Postal employees report to job sites but refuse to work as vote looms
Canada Post workers in Halifax area are at their jobs, but not processing or delivering mail
Postal workers in Halifax and Dartmouth made a last ditch show of force Monday, as the Senate prepares to vote later in the day on back-to-work legislation that could end the rotating strikes across the country.
More than 50,000 workers across the country are locked in a contract dispute with Canada Post.

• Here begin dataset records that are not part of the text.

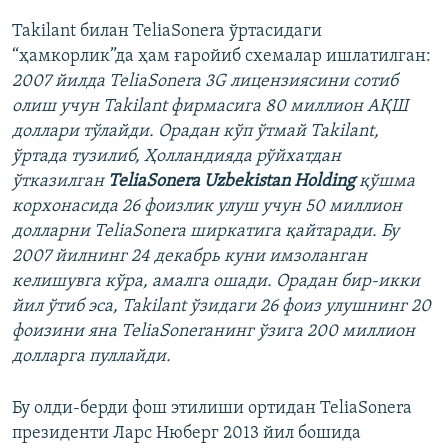
Takilant билан TeliaSonera ўртасидаги
“ҳамкорлик”да ҳам ғаройиб схемалар ишлатилган:
2007 йилда TeliaSonera 3G лицензиясини сотиб
олиш учун Takilant фирмасига 80 миллион АҚШ
доллари тўлайди. Орадан кўп ўтмай Takilant,
ўртада тузилиб, Ҳолландияда рўйхатдан
ўтказилган
TeliaSonera Uzbekistan Holding
қўшма
корхонасида 26 фоизлик улуш учун 50 миллион
долларни TeliaSonera ширкатига қайтаради. Бу
2007 йилнинг 24 декабрь куни имзоланган
келишувга кўра, амалга ошади. Орадан бир-икки
йил ўтиб эса, Takilant ўзидаги 26 фоиз улушнинг 20
фоизини яна TeliaSoneraнинг ўзига 200 миллион
долларга пуллайди.
Бу олди-берди фош этилиши ортидан TeliaSonera
президенти Ларс Нюберг 2013 йил бошида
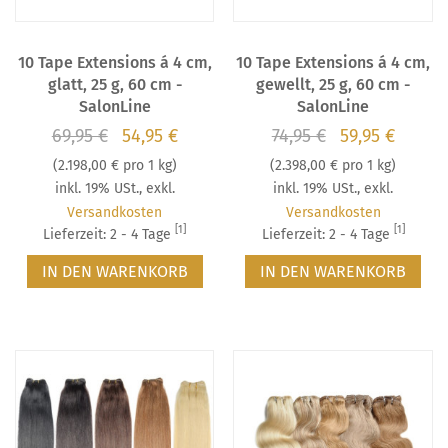
10 Tape Extensions á 4 cm,
10 Tape Extensions á 4 cm,
glatt, 25 g, 60 cm -
gewellt, 25 g, 60 cm -
SalonLine
SalonLine
69,95 €
54,95 €
74,95 €
59,95 €
(
2.198,00 €
pro 1 kg)
(
2.398,00 €
pro 1 kg)
inkl. 19% USt.
,
exkl.
inkl. 19% USt.
,
exkl.
Versandkosten
Versandkosten
[1]
[1]
Lieferzeit: 2 - 4 Tage
Lieferzeit: 2 - 4 Tage
IN DEN WARENKORB
IN DEN WARENKORB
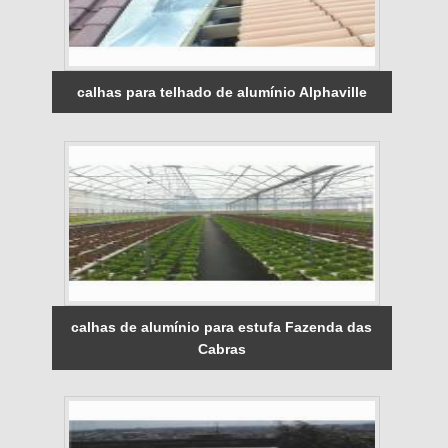
calhas para telhado de alumínio Alphaville
calhas de alumínio para estufa Fazenda das
Cabras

The Halifax-area employees reported to their job sites Monday morning, but are refusing to do any processing or delivery.
"They've decided to occupy it, so what that means is they are in their buildings, they're not leaving and they're not working," said Mike Keefe, first vice-president of Canadian Union of Postal Workers Nova Local.

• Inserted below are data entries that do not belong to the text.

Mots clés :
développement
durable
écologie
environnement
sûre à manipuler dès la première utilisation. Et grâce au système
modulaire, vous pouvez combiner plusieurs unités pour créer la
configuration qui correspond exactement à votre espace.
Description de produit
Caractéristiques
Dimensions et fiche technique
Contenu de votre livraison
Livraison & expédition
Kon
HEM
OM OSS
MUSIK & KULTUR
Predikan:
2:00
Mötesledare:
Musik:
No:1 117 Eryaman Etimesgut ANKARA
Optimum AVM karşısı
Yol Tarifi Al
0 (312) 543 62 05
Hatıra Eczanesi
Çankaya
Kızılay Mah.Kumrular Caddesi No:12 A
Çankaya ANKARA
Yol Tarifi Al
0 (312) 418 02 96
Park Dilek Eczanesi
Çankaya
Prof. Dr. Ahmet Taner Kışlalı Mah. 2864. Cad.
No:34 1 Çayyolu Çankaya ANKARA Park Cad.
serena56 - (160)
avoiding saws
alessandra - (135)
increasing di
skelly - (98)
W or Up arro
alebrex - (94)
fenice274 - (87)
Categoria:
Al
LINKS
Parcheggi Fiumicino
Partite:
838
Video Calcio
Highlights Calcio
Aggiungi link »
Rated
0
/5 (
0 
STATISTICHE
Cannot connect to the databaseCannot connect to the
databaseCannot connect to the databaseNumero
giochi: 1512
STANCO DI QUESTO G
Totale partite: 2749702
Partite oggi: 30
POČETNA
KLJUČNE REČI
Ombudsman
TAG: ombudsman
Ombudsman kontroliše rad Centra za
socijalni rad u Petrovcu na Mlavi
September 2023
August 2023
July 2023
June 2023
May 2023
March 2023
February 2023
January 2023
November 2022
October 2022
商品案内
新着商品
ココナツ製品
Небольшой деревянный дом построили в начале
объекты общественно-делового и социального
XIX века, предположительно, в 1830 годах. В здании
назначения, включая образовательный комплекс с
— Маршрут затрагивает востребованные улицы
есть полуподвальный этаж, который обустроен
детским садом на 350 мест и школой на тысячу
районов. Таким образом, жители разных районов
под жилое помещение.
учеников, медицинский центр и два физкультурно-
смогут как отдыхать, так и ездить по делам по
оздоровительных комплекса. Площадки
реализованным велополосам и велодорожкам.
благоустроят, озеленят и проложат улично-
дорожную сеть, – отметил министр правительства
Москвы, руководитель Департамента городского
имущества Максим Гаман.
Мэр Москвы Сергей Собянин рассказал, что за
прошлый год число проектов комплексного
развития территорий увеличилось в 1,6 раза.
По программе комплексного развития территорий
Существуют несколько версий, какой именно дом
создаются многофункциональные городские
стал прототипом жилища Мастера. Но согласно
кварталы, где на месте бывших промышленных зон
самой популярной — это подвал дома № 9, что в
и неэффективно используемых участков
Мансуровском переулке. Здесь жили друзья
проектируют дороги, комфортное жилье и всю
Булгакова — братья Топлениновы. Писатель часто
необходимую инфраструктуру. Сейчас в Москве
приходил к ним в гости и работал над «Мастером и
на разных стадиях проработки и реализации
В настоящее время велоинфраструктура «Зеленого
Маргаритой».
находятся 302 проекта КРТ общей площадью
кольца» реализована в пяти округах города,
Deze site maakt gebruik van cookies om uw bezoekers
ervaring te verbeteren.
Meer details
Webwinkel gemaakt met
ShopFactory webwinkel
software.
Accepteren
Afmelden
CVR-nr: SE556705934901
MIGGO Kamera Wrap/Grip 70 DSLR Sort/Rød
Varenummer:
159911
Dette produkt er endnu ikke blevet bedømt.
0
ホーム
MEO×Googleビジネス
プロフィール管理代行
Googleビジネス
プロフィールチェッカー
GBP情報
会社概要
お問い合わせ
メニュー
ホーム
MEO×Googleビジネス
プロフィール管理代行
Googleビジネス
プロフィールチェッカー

The latest job action comes just hours before a Senate vote in Ottawa that could bring back-to-work legislation.
Rotating strikes have been ongoing over the last month across the country, including in Halifax and Dartmouth. The chief issues in the contract dispute have been pay equity and worker safety, according to the union.
"The only I hope that we have is the Senate will send back the legislation with amendments to make it better," said Keefe. "Or they could say there is absolutely no necessity in legislating an end to these strikes."

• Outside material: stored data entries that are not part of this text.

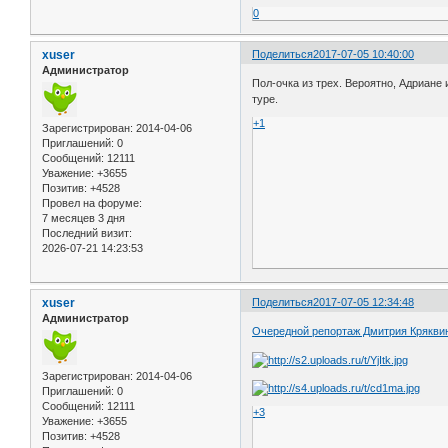
0
xuser
Поделиться
2017-07-05 10:40:00
Администратор
Пол-очка из трех. Вероятно, Адриане
туре.
+1
Зарегистрирован
: 2014-04-06
Приглашений:
0
Сообщений:
12111
Уважение:
+3655
Позитив:
+4528
Провел на форуме:
7 месяцев 3 дня
Последний визит:
2026-07-21 14:23:53
xuser
Поделиться
2017-07-05 12:34:48
Администратор
Очередной репортаж Дмитрия Крякви
Зарегистрирован
: 2014-04-06
Приглашений:
0
Сообщений:
12111
+3
Уважение:
+3655
Позитив:
+4528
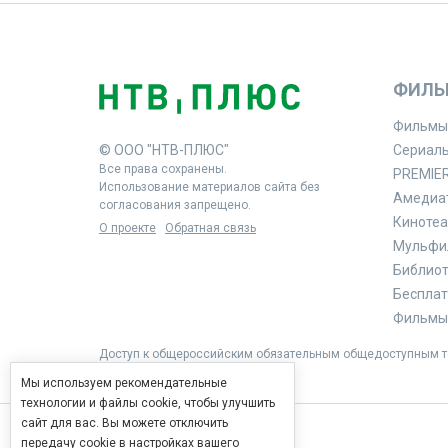
ФИЛЬ
Фильмы
© ООО "НТВ-ПЛЮС"
Сериал
Все права сохранены.
PREMIE
Использование материалов сайта без
Амедиа
согласования запрещено.
Кинотеа
О проекте
Обратная связь
Мульфи
Библиоте
Бесплат
Фильмы 
Доступ к общероссийским обязательным общедоступным те
Мы используем рекомендательные
технологии и файлы cookie, чтобы улучшить
сайт для вас. Вы можете отключить
передачу cookie в настройках вашего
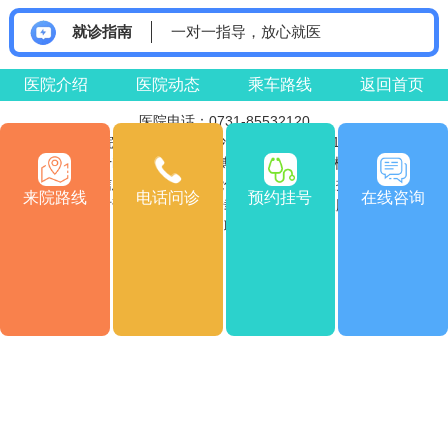
就诊指南
一对一指导，放心就医
医院介绍
医院动态
乘车路线
返回首页
医院电话：0731-85532120
医院地址：湖南省长沙市雨花区车站南715号
Copyright © 2026
版权所有
长沙博润白癜风医院
注：本网站信息仅供参考，不能作为诊断及医疗依据，服用药物
来院路线
电话问诊
预约挂号
在线咨询
或进行治疗时请遵医嘱。如有转载或引用文章涉及版权问题，请
与我们联系。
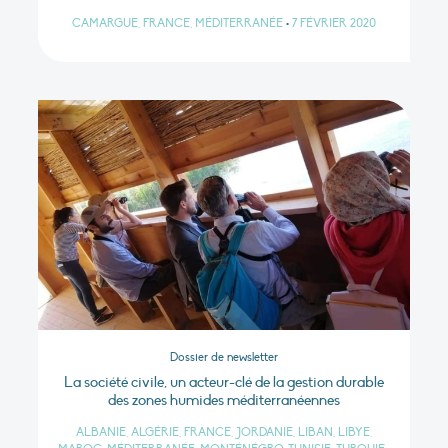
CAMARGUE, FRANCE, MÉDITERRANÉE
•
7 FÉVRIER 2020
Dossier de newsletter
La société civile, un acteur-clé de la gestion durable
des zones humides méditerranéennes
ALBANIE, ALGÉRIE, FRANCE, JORDANIE, LIBAN, LIBYE,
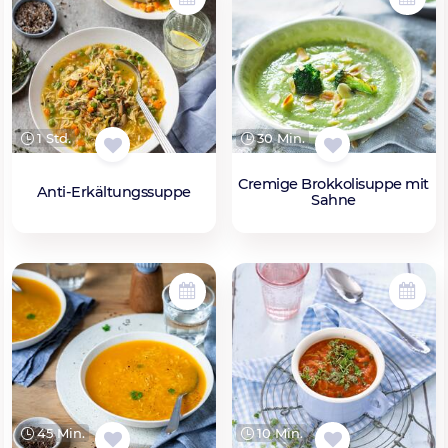
1 Std.
30 Min.
Cremige Brokkolisuppe mit
Anti-Erkältungssuppe
Sahne
45 Min.
10 Min.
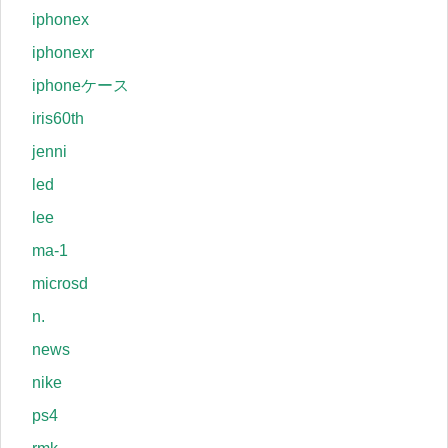
iphonex
iphonexr
iphoneケース
iris60th
jenni
led
lee
ma-1
microsd
n.
news
nike
ps4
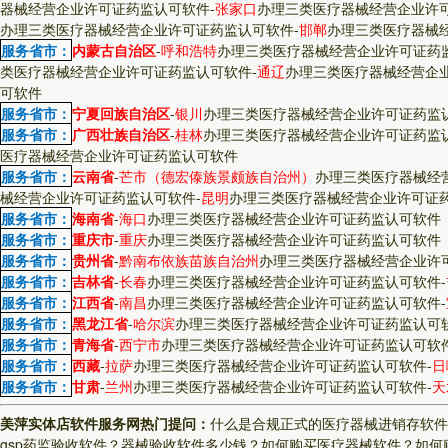
器械经营企业许可证药监认可软件
-
张家口
办理三类医疗器械经营企业许
办理三类医疗器械经营企业许可证药监认可软件
-
邯郸
办理三类医疗器械
服务省市：
内蒙古自治区
-
呼和浩特
办理三类医疗器械经营企业许可证药
类医疗器械经营企业许可证药监认可软件
-
通辽
办理三类医疗器械经营企
可软件
服务省市：
宁夏回族自治区
-
银川
办理三类医疗器械经营企业许可证药监
服务省市：
广西壮族自治区
-
桂林
办理三类医疗器械经营企业许可证药监
医疗器械经营企业许可证药监认可软件
服务省市：
云南省
-
芒市（德宏傣族景颇族自治州）
办理三类医疗器械经
械经营企业许可证药监认可软件
-
昆明
办理三类医疗器械经营企业许可证
服务省市：
海南省
-
海口
办理三类医疗器械经营企业许可证药监认可软件
服务省市：
重庆市
-
重庆
办理三类医疗器械经营企业许可证药监认可软件
服务省市：
贵州省
-
黔南布依族苗族自治州
办理三类医疗器械经营企业许
服务省市：
吉林省
-
长春
办理三类医疗器械经营企业许可证药监认可软件
-
服务省市：
江西省
-
南昌
办理三类医疗器械经营企业许可证药监认可软件
-
服务省市：
黑龙江省
-
哈尔滨
办理三类医疗器械经营企业许可证药监认可
服务省市：
青海省
-
西宁市
办理三类医疗器械经营企业许可证药监认可软
服务省市：
西藏
-
拉萨
办理三类医疗器械经营企业许可证药监认可软件
-
日
服务省市：
甘肃
-
兰州
办理三类医疗器械经营企业许可证药监认可软件
-
天
美萍实体店软件服务网热门提问：
什么是合规正式的医疗器械进销存软件
gsp药监验收软件？
器械验收软件多少钱？
如何购买医疗器械软件？
如何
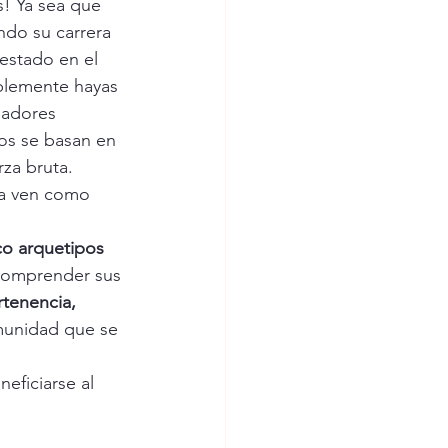
! Ya sea que 
ndo su carrera 
 estado en el 
blemente hayas 
hadores 
os se basan en 
rza bruta. 
la ven como 
co arquetipos 
 comprender sus 
rtenencia, 
munidad que se 
eficiarse al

The Senate opted to push a final decision on the back-to-work legislation to Monday after hours of debate and witness testimony over the weekend. The vote is expected around 3 p.m. AT.
Senators were prepared to sit on Sunday, if necessary, but after nearly eight hours of proceedings on Saturday, the majority decided to reschedule the third and final reading of Bill C-89 for Monday afternoon.
That means back-to-work legislation could come into effect as early as Tuesday afternoon, if the legislation is passed on Monday.